Page 1; 1-2-05: “When you wake up in the morning, you need to begin observing.” This is what I hope to gain from this adventure and this trip. I want to learn to observe. To take mental note of things, faces, places I go without really knowing it, I want it to become a natural occurance…my expectations are namely on myself. I need to learn to think as an artist.

Page 10; 1-5-05: I had slept in a cot on a patio above the shore of a huge bay ringed by the Baja peninsula and various islands. There was a large mountain range in front of me behind which the sun was rising. The clouds were all hues of red, pink, purple and light gray and the sun was not up yet. I feel I am at an awkward stage. I don’t see things as my teachers do, in colors, shapes, lights and darks, textures, etc. And no poetry springs to mind. All I feel through my senses is music when I see such things. I hear singing. I wish I saw as an artist. I am awed by the colors, I’ve never seen such color.

Page 21; 1-7-05: I was given a first chance to paint, and I simply blew it. I was unable to see the colors, nothing was looking correct…I am frustrated.
I sat down again, a different place this time, and decided to begin again. Though I did not get much accomplished due to lack of time, I actually had fun with it…It’s needed that I get out on my own and experiment, to get things wrong, but to practice all the while. J said that the point of this class, and of painting in general, is not simply to make attractive paintings but to reveal whatever it was that attracted us to paint; then we are learning to look. And looking and seeing are our goals.

Page 26; 1-9-05: I feel that my eyes are now just beginning to open, and like in Annie Dillard’s writing, I am learning to see for the first time. Granted, I still cannot see very well, but things and color and light are slowly revealing themselves to me. The process is almost painful and I have to force myself to think. My thoughts need to escape but I do not know how to put them into words.

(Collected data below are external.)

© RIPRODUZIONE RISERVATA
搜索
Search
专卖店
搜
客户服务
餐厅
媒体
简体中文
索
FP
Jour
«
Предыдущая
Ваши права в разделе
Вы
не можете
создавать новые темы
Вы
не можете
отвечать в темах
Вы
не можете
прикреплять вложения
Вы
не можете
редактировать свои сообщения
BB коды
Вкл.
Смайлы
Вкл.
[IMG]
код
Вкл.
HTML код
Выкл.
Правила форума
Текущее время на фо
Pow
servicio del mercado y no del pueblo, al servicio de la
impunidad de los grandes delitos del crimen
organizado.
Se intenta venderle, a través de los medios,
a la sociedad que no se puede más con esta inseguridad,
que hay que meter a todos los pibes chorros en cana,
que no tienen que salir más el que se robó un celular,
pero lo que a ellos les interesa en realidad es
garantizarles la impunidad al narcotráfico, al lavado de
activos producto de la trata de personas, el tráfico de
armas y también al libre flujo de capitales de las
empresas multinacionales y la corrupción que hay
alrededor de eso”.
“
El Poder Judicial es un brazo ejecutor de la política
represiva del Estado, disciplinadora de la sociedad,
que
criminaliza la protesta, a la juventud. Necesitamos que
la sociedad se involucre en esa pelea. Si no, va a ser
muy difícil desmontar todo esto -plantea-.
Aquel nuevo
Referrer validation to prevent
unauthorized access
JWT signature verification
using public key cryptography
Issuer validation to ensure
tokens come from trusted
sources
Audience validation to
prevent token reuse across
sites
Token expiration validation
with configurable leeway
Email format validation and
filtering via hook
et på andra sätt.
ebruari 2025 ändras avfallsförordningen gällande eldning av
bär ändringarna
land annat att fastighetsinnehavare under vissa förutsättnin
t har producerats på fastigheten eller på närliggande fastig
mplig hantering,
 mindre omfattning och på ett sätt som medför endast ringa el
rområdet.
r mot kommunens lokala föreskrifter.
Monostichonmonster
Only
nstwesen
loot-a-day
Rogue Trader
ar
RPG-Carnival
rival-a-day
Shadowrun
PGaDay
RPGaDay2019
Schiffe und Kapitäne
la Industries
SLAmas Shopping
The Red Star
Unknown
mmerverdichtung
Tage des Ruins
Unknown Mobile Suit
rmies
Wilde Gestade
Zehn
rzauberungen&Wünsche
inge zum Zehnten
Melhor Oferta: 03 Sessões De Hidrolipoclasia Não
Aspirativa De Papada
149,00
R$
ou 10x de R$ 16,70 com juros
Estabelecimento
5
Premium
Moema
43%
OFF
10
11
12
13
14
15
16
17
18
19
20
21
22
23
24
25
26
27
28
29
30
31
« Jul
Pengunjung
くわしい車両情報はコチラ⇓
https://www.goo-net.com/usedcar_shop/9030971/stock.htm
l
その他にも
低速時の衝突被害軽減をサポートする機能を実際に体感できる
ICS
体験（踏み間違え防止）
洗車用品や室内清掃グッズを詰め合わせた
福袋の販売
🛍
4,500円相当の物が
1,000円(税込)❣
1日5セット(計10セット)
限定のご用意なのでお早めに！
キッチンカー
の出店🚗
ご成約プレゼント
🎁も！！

Page 67; 1-21-05: How is it that I’ve been here but haven’t really been here? Does any of it make sense? Is it supposed to make sense? Me and my childlike mind. I long to know so much more. How do I ask? What exactly are the right and wrong questions? So I breathe deeply. Sometimes I just want to scream, am I still allowed to cry? Is there an age limit to voicing and showing frustrations? There must be. There is human weakness, emotion. And at the same time that is what makes us so good, so able.

Page 68; 1-21-05: Am I frustrated with myself? My mind, my hands…so many thoughts. Too many, where do I put them all? There’s enough room in this violet/pale blue sky I’m staring into. Perhaps I’ll throw them there.

Page 69; 1-22-05: I have been worrying far too much without even realizing it. The joy of being an art major and an artist comes from the fact that I will always be learning, I will never fully know everything. Both my professors and this trip made me say this: My mind and my hands are connected, they are one. I am going to do this, to stretch out my abilities, whatever they may be, and to widen my mind. I have a hard time including others in my art, allowing them to see, to help, but I am proud of myself when I learn something new or make something work for me that hasn’t before.

LEARNING IS DIFFICULT. It is never easy to admit that we do not know something that we dearly wish we did and to start from scratch. We produce a large number of bad results and the process is never short and sweet. But I think that the desire to learn, to try, is essential and then the courage to stick it out must be fostered, encouraged and grown both by our selves and by our teachers. So, keep chin up and get to work.